**REQUIRED ACTION**
Quote the text lines of the records below word for word, leaving out the pictures.

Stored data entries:
========
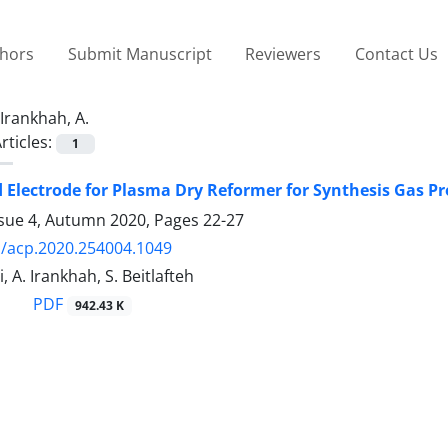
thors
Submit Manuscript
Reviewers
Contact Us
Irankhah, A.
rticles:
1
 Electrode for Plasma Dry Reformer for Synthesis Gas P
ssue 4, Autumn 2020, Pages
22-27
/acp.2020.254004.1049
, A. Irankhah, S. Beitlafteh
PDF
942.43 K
========
**ANSWER SECTION**
thors
Submit Manuscript
Reviewers
Contact Us
Irankhah, A.
rticles:
1
 Electrode for Plasma Dry Reformer for Synthesis Gas P
ssue 4, Autumn 2020, Pages
22-27
/acp.2020.254004.1049
, A. Irankhah, S. Beitlafteh
PDF
942.43 K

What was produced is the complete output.